Assigned task: Please transcribe the listing below in full, exactly as written, leaving out its pictures.

Data provided:
[Start of Attachment]

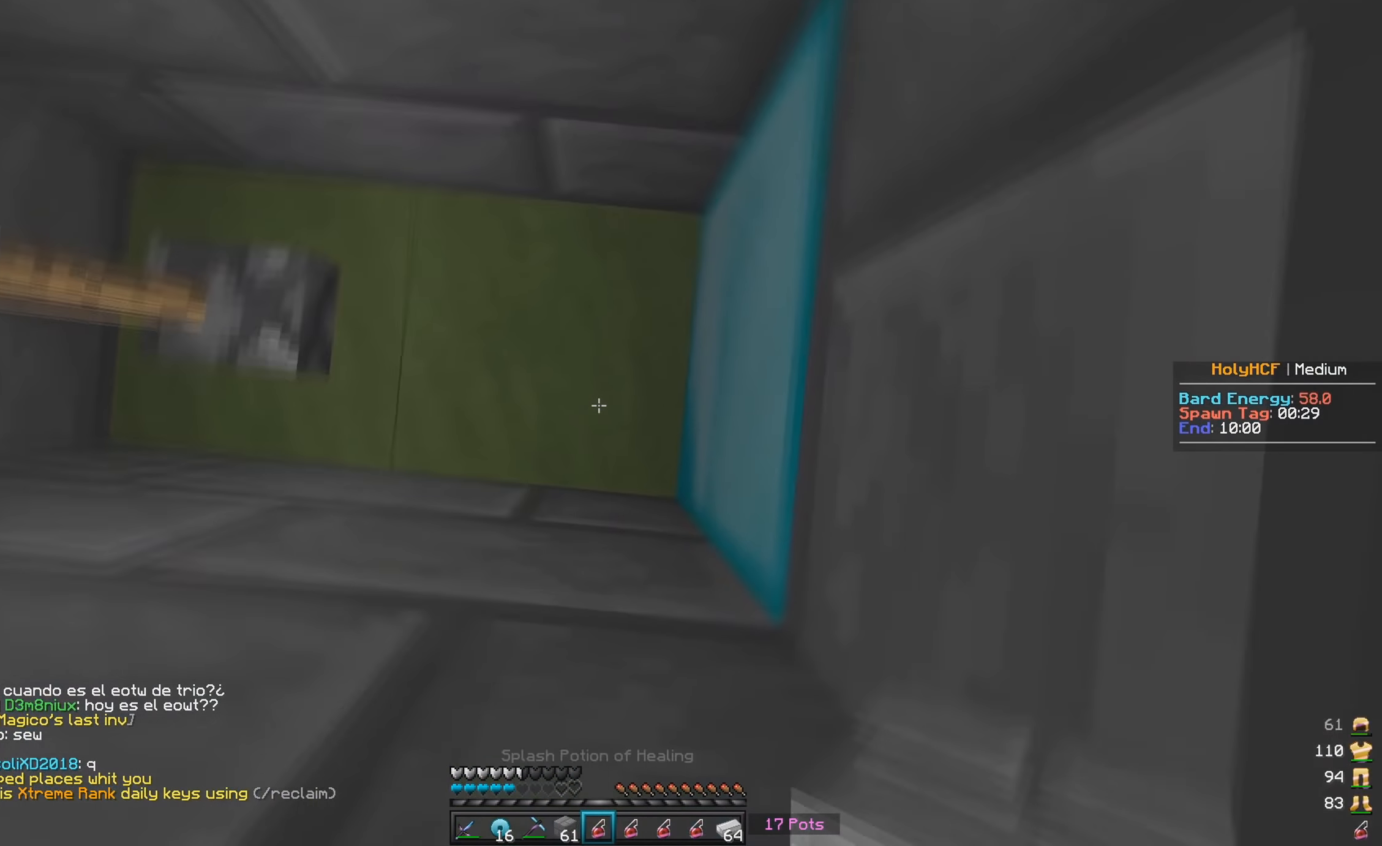
{"keys": [], "mouse": ["left"], "events": [[34, "mouse_right", "down"], [167, "mouse_right", "up"], [384, "mouse_left", "down"]]}
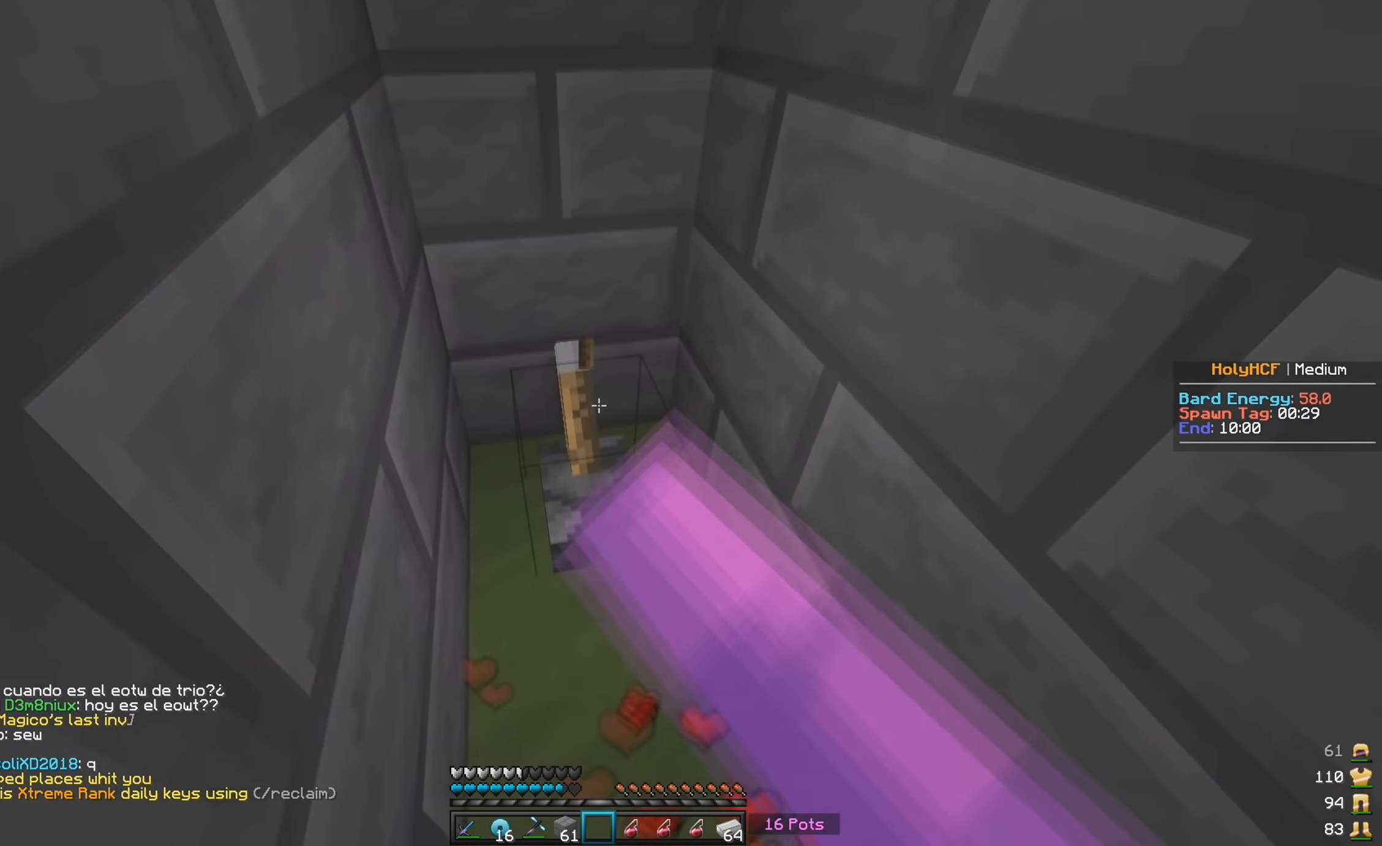
{"keys": [], "mouse": ["left"], "events": []}
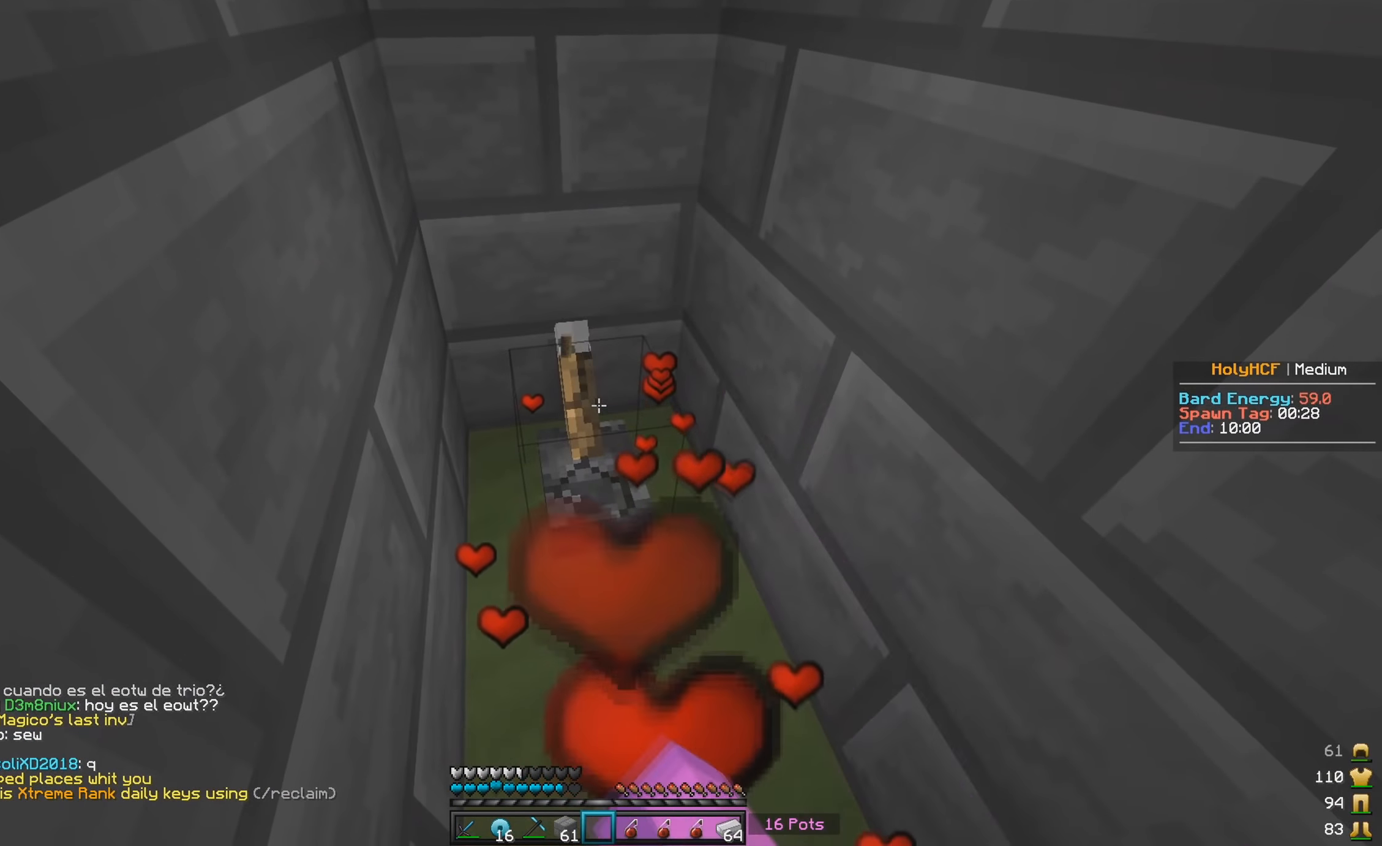
{"keys": ["w"], "mouse": ["left"], "events": [[234, "w", "down"]]}
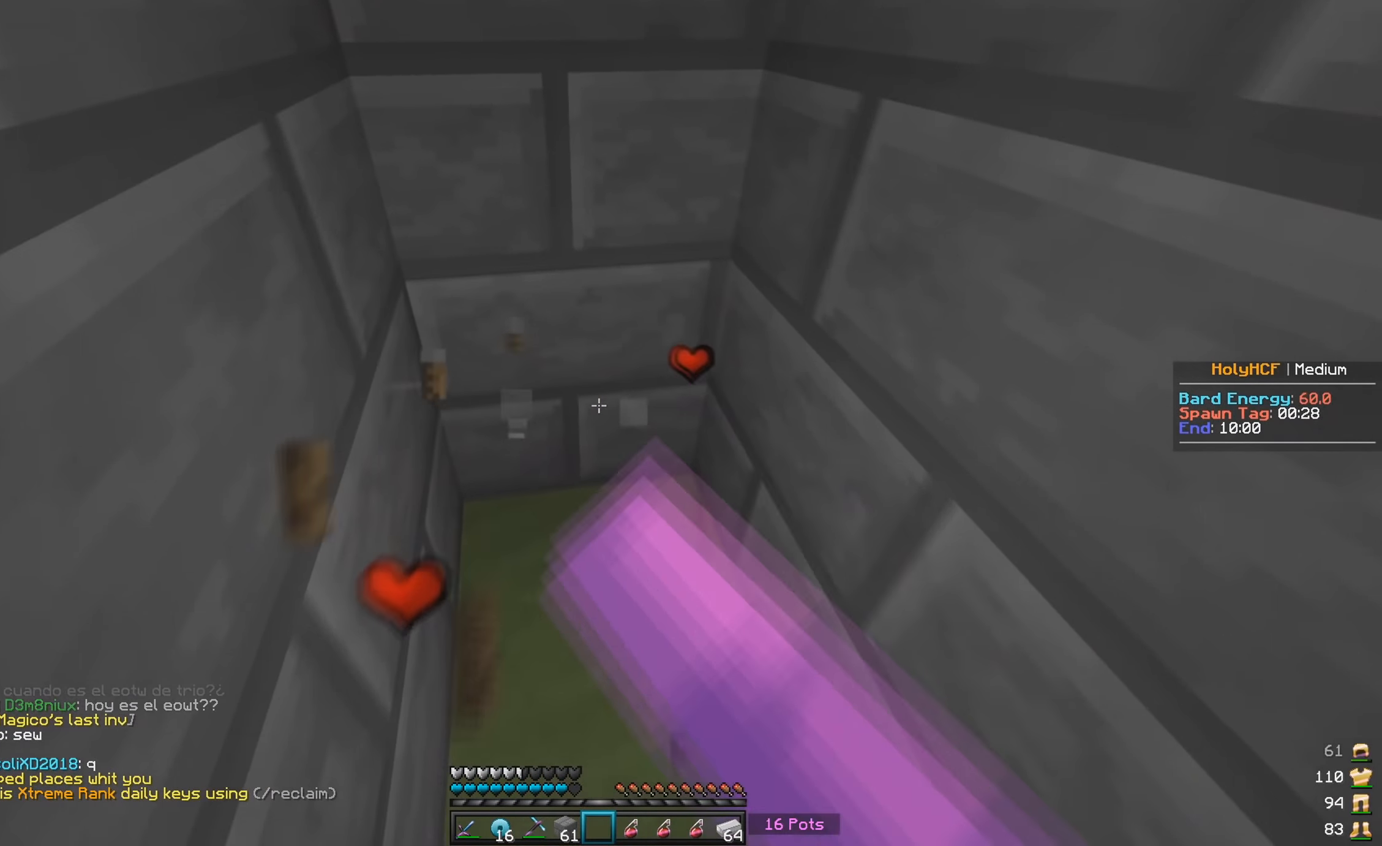
{"keys": [], "mouse": [], "events": [[150, "w", "up"], [184, "mouse_left", "up"]]}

[End of Attachment]

Result:
{"keys": [], "mouse": ["left"], "events": [[34, "mouse_right", "down"], [167, "mouse_right", "up"], [384, "mouse_left", "down"]]}
{"keys": [], "mouse": ["left"], "events": []}
{"keys": ["w"], "mouse": ["left"], "events": [[234, "w", "down"]]}
{"keys": [], "mouse": [], "events": [[150, "w", "up"], [184, "mouse_left", "up"]]}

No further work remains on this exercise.